* [Task brief]: Each entry below is to be copied out exactly and in full.

Collection entries:
[Start of section]
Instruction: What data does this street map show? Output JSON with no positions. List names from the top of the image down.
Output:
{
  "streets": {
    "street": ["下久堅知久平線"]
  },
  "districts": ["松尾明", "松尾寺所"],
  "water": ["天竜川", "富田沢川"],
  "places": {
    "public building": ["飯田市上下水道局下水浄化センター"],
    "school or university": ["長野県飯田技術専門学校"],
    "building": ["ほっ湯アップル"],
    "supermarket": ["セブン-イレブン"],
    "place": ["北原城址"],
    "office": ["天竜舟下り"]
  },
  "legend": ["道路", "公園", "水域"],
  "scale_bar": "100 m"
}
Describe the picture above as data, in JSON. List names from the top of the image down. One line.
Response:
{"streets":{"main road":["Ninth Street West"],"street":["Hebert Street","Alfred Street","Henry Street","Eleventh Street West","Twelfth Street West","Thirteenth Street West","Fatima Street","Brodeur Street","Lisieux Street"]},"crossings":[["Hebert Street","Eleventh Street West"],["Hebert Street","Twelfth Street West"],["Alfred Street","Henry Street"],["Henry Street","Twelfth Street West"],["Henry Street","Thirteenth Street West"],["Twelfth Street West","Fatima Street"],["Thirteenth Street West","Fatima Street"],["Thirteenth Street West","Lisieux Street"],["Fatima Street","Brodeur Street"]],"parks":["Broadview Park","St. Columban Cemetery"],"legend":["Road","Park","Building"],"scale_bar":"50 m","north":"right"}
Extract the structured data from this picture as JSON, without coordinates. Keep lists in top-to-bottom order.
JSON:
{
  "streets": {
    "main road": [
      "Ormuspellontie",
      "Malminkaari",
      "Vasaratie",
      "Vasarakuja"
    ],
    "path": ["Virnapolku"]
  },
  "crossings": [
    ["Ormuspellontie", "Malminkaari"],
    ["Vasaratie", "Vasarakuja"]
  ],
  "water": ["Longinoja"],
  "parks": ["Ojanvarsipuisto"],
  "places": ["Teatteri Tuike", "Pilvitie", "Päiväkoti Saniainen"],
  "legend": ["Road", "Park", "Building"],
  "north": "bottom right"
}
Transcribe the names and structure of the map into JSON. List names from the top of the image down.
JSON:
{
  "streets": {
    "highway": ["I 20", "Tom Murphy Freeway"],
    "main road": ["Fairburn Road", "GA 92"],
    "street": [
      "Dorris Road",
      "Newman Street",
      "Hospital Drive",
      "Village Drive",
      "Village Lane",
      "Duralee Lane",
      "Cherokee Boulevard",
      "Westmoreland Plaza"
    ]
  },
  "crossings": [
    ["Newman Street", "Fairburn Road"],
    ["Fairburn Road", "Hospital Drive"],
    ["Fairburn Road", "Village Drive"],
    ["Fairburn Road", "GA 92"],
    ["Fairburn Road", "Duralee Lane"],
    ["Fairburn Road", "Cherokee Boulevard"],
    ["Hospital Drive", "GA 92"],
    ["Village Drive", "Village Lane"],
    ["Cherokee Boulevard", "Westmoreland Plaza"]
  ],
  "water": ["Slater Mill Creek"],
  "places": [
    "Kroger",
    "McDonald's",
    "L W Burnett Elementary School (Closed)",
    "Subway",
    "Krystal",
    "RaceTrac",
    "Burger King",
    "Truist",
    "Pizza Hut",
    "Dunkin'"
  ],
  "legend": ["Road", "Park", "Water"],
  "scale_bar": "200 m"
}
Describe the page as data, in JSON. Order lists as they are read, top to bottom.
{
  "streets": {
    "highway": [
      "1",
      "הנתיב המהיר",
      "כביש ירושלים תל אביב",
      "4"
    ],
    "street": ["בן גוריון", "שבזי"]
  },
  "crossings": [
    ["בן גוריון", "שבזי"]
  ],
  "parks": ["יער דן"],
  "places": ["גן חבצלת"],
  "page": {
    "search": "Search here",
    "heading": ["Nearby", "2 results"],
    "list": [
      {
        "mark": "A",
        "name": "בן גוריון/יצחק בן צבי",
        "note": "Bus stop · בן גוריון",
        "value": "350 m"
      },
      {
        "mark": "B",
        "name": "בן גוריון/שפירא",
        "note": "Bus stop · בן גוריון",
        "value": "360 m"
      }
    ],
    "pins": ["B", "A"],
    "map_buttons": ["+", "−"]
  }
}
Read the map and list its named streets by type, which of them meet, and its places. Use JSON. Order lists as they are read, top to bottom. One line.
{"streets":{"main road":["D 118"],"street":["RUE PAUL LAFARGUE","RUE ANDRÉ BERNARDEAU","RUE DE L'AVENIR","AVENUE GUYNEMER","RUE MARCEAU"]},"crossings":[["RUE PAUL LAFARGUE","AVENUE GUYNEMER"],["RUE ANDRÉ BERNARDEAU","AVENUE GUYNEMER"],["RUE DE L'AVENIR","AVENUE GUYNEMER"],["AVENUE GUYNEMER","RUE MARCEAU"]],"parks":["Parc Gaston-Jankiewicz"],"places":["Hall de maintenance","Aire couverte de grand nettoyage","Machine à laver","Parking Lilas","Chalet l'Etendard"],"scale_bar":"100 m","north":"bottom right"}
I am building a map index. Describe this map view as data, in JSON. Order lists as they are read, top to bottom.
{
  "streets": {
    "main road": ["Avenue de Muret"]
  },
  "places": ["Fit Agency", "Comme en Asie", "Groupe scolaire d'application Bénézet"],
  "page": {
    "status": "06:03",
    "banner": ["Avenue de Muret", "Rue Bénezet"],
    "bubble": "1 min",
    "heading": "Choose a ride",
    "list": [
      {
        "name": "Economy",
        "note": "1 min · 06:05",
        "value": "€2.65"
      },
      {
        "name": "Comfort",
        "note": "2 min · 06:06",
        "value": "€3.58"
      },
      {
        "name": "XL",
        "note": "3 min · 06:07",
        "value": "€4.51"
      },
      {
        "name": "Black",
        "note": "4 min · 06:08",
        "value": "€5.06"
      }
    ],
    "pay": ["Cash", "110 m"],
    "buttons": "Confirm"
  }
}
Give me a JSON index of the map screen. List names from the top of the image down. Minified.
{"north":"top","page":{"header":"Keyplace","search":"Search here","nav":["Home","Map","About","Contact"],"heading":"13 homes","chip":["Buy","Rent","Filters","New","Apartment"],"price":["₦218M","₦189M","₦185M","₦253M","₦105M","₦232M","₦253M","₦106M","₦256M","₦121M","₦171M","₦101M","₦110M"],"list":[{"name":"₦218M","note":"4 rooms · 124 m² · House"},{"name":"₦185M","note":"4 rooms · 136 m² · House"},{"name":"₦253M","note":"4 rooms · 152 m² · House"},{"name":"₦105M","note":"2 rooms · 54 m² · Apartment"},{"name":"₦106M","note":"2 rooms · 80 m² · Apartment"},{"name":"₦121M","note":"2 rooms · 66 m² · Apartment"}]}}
[End of section]
* [Written response]:
Instruction: What data does this street map show? Output JSON with no positions. List names from the top of the image down.
Output:
{
  "streets": {
    "street": ["下久堅知久平線"]
  },
  "districts": ["松尾明", "松尾寺所"],
  "water": ["天竜川", "富田沢川"],
  "places": {
    "public building": ["飯田市上下水道局下水浄化センター"],
    "school or university": ["長野県飯田技術専門学校"],
    "building": ["ほっ湯アップル"],
    "supermarket": ["セブン-イレブン"],
    "place": ["北原城址"],
    "office": ["天竜舟下り"]
  },
  "legend": ["道路", "公園", "水域"],
  "scale_bar": "100 m"
}
Describe the picture above as data, in JSON. List names from the top of the image down. One line.
Response:
{"streets":{"main road":["Ninth Street West"],"street":["Hebert Street","Alfred Street","Henry Street","Eleventh Street West","Twelfth Street West","Thirteenth Street West","Fatima Street","Brodeur Street","Lisieux Street"]},"crossings":[["Hebert Street","Eleventh Street West"],["Hebert Street","Twelfth Street West"],["Alfred Street","Henry Street"],["Henry Street","Twelfth Street West"],["Henry Street","Thirteenth Street West"],["Twelfth Street West","Fatima Street"],["Thirteenth Street West","Fatima Street"],["Thirteenth Street West","Lisieux Street"],["Fatima Street","Brodeur Street"]],"parks":["Broadview Park","St. Columban Cemetery"],"legend":["Road","Park","Building"],"scale_bar":"50 m","north":"right"}
Extract the structured data from this picture as JSON, without coordinates. Keep lists in top-to-bottom order.
JSON:
{
  "streets": {
    "main road": [
      "Ormuspellontie",
      "Malminkaari",
      "Vasaratie",
      "Vasarakuja"
    ],
    "path": ["Virnapolku"]
  },
  "crossings": [
    ["Ormuspellontie", "Malminkaari"],
    ["Vasaratie", "Vasarakuja"]
  ],
  "water": ["Longinoja"],
  "parks": ["Ojanvarsipuisto"],
  "places": ["Teatteri Tuike", "Pilvitie", "Päiväkoti Saniainen"],
  "legend": ["Road", "Park", "Building"],
  "north": "bottom right"
}
Transcribe the names and structure of the map into JSON. List names from the top of the image down.
JSON:
{
  "streets": {
    "highway": ["I 20", "Tom Murphy Freeway"],
    "main road": ["Fairburn Road", "GA 92"],
    "street": [
      "Dorris Road",
      "Newman Street",
      "Hospital Drive",
      "Village Drive",
      "Village Lane",
      "Duralee Lane",
      "Cherokee Boulevard",
      "Westmoreland Plaza"
    ]
  },
  "crossings": [
    ["Newman Street", "Fairburn Road"],
    ["Fairburn Road", "Hospital Drive"],
    ["Fairburn Road", "Village Drive"],
    ["Fairburn Road", "GA 92"],
    ["Fairburn Road", "Duralee Lane"],
    ["Fairburn Road", "Cherokee Boulevard"],
    ["Hospital Drive", "GA 92"],
    ["Village Drive", "Village Lane"],
    ["Cherokee Boulevard", "Westmoreland Plaza"]
  ],
  "water": ["Slater Mill Creek"],
  "places": [
    "Kroger",
    "McDonald's",
    "L W Burnett Elementary School (Closed)",
    "Subway",
    "Krystal",
    "RaceTrac",
    "Burger King",
    "Truist",
    "Pizza Hut",
    "Dunkin'"
  ],
  "legend": ["Road", "Park", "Water"],
  "scale_bar": "200 m"
}
Describe the page as data, in JSON. Order lists as they are read, top to bottom.
{
  "streets": {
    "highway": [
      "1",
      "הנתיב המהיר",
      "כביש ירושלים תל אביב",
      "4"
    ],
    "street": ["בן גוריון", "שבזי"]
  },
  "crossings": [
    ["בן גוריון", "שבזי"]
  ],
  "parks": ["יער דן"],
  "places": ["גן חבצלת"],
  "page": {
    "search": "Search here",
    "heading": ["Nearby", "2 results"],
    "list": [
      {
        "mark": "A",
        "name": "בן גוריון/יצחק בן צבי",
        "note": "Bus stop · בן גוריון",
        "value": "350 m"
      },
      {
        "mark": "B",
        "name": "בן גוריון/שפירא",
        "note": "Bus stop · בן גוריון",
        "value": "360 m"
      }
    ],
    "pins": ["B", "A"],
    "map_buttons": ["+", "−"]
  }
}
Read the map and list its named streets by type, which of them meet, and its places. Use JSON. Order lists as they are read, top to bottom. One line.
{"streets":{"main road":["D 118"],"street":["RUE PAUL LAFARGUE","RUE ANDRÉ BERNARDEAU","RUE DE L'AVENIR","AVENUE GUYNEMER","RUE MARCEAU"]},"crossings":[["RUE PAUL LAFARGUE","AVENUE GUYNEMER"],["RUE ANDRÉ BERNARDEAU","AVENUE GUYNEMER"],["RUE DE L'AVENIR","AVENUE GUYNEMER"],["AVENUE GUYNEMER","RUE MARCEAU"]],"parks":["Parc Gaston-Jankiewicz"],"places":["Hall de maintenance","Aire couverte de grand nettoyage","Machine à laver","Parking Lilas","Chalet l'Etendard"],"scale_bar":"100 m","north":"bottom right"}
I am building a map index. Describe this map view as data, in JSON. Order lists as they are read, top to bottom.
{
  "streets": {
    "main road": ["Avenue de Muret"]
  },
  "places": ["Fit Agency", "Comme en Asie", "Groupe scolaire d'application Bénézet"],
  "page": {
    "status": "06:03",
    "banner": ["Avenue de Muret", "Rue Bénezet"],
    "bubble": "1 min",
    "heading": "Choose a ride",
    "list": [
      {
        "name": "Economy",
        "note": "1 min · 06:05",
        "value": "€2.65"
      },
      {
        "name": "Comfort",
        "note": "2 min · 06:06",
        "value": "€3.58"
      },
      {
        "name": "XL",
        "note": "3 min · 06:07",
        "value": "€4.51"
      },
      {
        "name": "Black",
        "note": "4 min · 06:08",
        "value": "€5.06"
      }
    ],
    "pay": ["Cash", "110 m"],
    "buttons": "Confirm"
  }
}
Give me a JSON index of the map screen. List names from the top of the image down. Minified.
{"north":"top","page":{"header":"Keyplace","search":"Search here","nav":["Home","Map","About","Contact"],"heading":"13 homes","chip":["Buy","Rent","Filters","New","Apartment"],"price":["₦218M","₦189M","₦185M","₦253M","₦105M","₦232M","₦253M","₦106M","₦256M","₦121M","₦171M","₦101M","₦110M"],"list":[{"name":"₦218M","note":"4 rooms · 124 m² · House"},{"name":"₦185M","note":"4 rooms · 136 m² · House"},{"name":"₦253M","note":"4 rooms · 152 m² · House"},{"name":"₦105M","note":"2 rooms · 54 m² · Apartment"},{"name":"₦106M","note":"2 rooms · 80 m² · Apartment"},{"name":"₦121M","note":"2 rooms · 66 m² · Apartment"}]}}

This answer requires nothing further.